4.2.4.2. Variation des techniques de dessin.

Même s’il restait moins coûteux et plus rapide que la gravure, le dessin des feuilles de montagne consistait déjà une étape longue et une charge importante. En moyenne, les meilleurs dessinateurs n’arrivaient pas à produire plus d’un décimètre carré par mois, pour un coût total de quatre à huit mille francs pour une feuille entière. Plusieurs systèmes furent donc successivement essayés pour accélérer le dessin du relief, dans une évolution marquée à partir des années 1850 par le développement des travaux concernant les régions montagneuses :

  • Hachures avec rehauts au pinceau : appliqué jusqu’en 1854-55 pour la majorité des feuilles du nord, de l’ouest et du centre de la France ; dans les Alpes, seule la feuille de Chambéry fut dessinée avec ce système.
  • Hachures seules : employé de 1855 à 1859 pour trente-six feuilles, notamment dans les Pyrénées orientales et le Massif central ; dans les Alpes, la feuille d’Allevard (Saint-Jean-de-Maurienne) uniquement.
  • Courbes seules, avec rehauts au pinceau : de 1859 à 1865 pour trente-trois feuilles, dans les Pyrénées centrales, et dans une bande allant de Carcassone et Rodez aux Alpes (sauf Savoie et Comté de Nice) ; feuilles d’Aiguilles, Larche, Vizille, Briançon, Gap et Die dans mon corpus.
  • Courbes et réductions photographiques au 1 : 80 000 des minutes, rehaussées au pinceau : de 1865 à 1869 pour la Savoie et les feuilles de Marseille, Antibes et Toulon ; partie annexée des feuilles de Chambéry, Grenoble, Nantua, Briançon et Saint-Jean-de-Maurienne et feuilles de Thonon, Vallorcine, Annecy, Albertville, Bonneval et Tignes dans mon corpus.
  • Hachures et réductions photographiques des minutes rehaussées : de 1868 à 1871 pour les Alpes-maritimes et la Corse ; aucune feuille dans le corpus.

Dans les Alpes, seuls les systèmes numérotés 3 et 4 dans ma liste furent véritablement utilisés.
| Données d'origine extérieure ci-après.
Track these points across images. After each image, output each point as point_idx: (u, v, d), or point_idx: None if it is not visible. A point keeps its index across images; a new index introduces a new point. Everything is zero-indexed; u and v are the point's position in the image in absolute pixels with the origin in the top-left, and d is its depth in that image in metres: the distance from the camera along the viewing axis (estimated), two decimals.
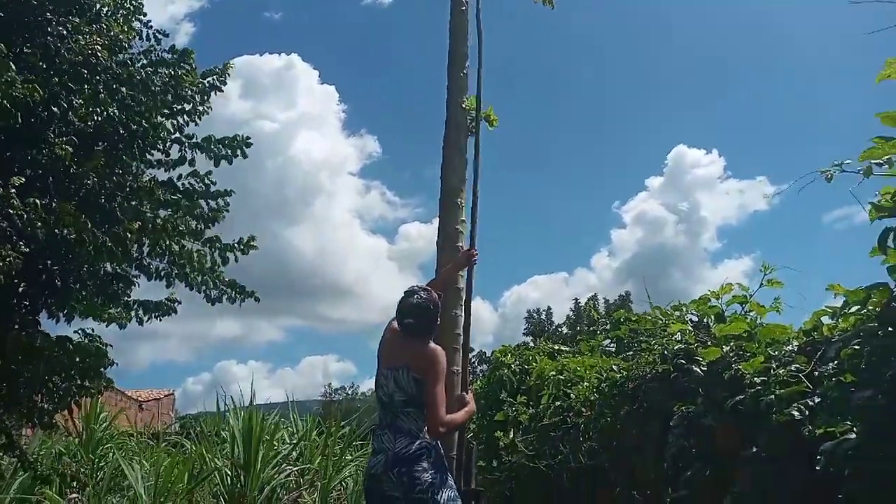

Le dessin des courbes seules avec un rehaut au pinceau avait été proposé en 1858 par le colonel Levret, chef des services de la cartographie. Puisque le dessin du relief ne servait en fait qu’à guider les graveurs dans le tracé des hachures, il avait pensé accélérer considérablement le travail des dessinateurs en supprimant le tracé des hachures, que de toute façon les graveurs effectuaient entièrement à partir du calque des courbes. Retour à une inspiration exclusivement figurative, puisqu’il devait seulement servir de guide aux graveurs, ce système était même initialement conçu sans dessin des courbes de niveau, mais les graveurs insistèrent pour qu’elles soient maintenues afin de faciliter leur travail.

Avec la création en 1859 d’un atelier de reproduction photographique au Dépôt de la guerre, de nouvelles méthodes purent être utilisées pour les dernières feuilles de la carte. A partir de 1864, sur proposition du capitaine de Milly, responsable de l’atelier, le dessin fut remplacé par des réductions photographiques au 1 : 80 000 des minutes mises au net : la reproduction était exécutée dans un ton suffisamment clair pour que le dessinateur puisse appliquer un rehaut au pinceau sur les pentes, gommant ainsi les différences de représentation entre les minutes rédigées par des officiers différents. Le procédé, rapide et efficace, produisait un travail plus uniforme. Pour éviter d’accentuer la systématisation du terrain par un intermédiaire supplémentaire ne connaissant pas de vue la topographie à représenter, l’officier qui avait levé le terrain collaborait avec le dessinateur. S’il facilitait l’homogénéisation des minutes de levé, ce système ne modifiait en rien l’approche figurative privilégiée par l’utilisation du rehaut au pinceau.